Kevin Hart turned a night of brutal jokes into a public reset, using a star-packed roast to close the loop on his feud with Katt Williams while absorbing shots at his height, film career and family history.

The event unfolded as part of the Netflix Is a Joke Festival, where a panel that included The Rock, Teyana Taylor, Lizzo, Pete Davidson, Chelsea Handler and Jeff Ross lined up to take aim at Hart. Reports indicate the jokes hit familiar targets: his stature, his long run of hit films and the larger-than-life celebrity machine built around him. In roast terms, the message stayed simple: nothing about Hart sat off limits.
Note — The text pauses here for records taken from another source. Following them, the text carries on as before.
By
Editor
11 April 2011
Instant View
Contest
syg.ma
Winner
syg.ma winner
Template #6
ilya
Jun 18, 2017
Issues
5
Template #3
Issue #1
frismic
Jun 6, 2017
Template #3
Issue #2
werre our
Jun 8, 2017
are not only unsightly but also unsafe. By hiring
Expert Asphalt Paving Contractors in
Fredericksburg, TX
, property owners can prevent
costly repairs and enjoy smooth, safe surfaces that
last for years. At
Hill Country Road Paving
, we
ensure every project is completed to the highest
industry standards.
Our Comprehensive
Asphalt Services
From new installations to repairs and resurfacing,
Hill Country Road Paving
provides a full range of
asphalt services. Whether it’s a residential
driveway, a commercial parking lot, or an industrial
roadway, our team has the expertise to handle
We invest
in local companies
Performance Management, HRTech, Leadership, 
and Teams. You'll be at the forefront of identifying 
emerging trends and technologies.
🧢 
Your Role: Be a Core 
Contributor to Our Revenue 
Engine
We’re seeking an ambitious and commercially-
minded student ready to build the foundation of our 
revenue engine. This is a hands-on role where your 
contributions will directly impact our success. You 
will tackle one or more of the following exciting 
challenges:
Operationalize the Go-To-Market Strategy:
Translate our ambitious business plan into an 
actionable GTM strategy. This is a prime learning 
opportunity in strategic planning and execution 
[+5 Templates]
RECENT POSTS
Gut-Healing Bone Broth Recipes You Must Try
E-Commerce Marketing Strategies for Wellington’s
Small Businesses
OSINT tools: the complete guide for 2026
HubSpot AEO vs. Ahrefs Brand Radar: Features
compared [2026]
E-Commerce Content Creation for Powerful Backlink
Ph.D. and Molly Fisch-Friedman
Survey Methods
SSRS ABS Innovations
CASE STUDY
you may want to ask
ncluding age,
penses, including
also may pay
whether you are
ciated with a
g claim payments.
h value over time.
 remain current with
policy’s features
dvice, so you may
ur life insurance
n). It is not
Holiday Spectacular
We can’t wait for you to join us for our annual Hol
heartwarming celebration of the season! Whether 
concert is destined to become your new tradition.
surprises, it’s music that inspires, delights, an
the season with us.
What looked like another celebrity roast also played as a carefully staged show of détente.

Katt Williams’ presence gave the night its real edge. After months of public friction, the roast appeared to offer a different ending, with Hart using the stage to bring the feud to a close rather than reignite it. That shift mattered because it moved the event beyond standard insult comedy and into something more strategic: a display of control, timing and image management in front of a live crowd built for spectacle.

Key Facts

  • The roast took place during the Netflix Is a Joke Festival.
  • The panel included The Rock, Teyana Taylor, Lizzo, Pete Davidson, Chelsea Handler and Jeff Ross.
  • Jokes targeted Hart’s height, filmography and personal history.
  • The event reportedly marked an end to Hart’s feud with Katt Williams.

The material also veered into darker territory. Sources suggest panelists mocked Hart’s absentee, drug-addicted father, pushing the set beyond light celebrity teasing and into the raw autobiographical ground that often fuels roast comedy. That choice underscored the format’s appeal and its risk: a roast promises honesty through exaggeration, but it also tests how far a room will go when pain becomes punchline.

What comes next matters more than any single joke. If the truce with Williams holds, Hart leaves the stage with more than bruised pride; he leaves with a cleaner public narrative and a reminder that he still knows how to turn live comedy into a headline. For Netflix and the broader stand-up business, the roast signals that event comedy still works when it offers both spectacle and stakes.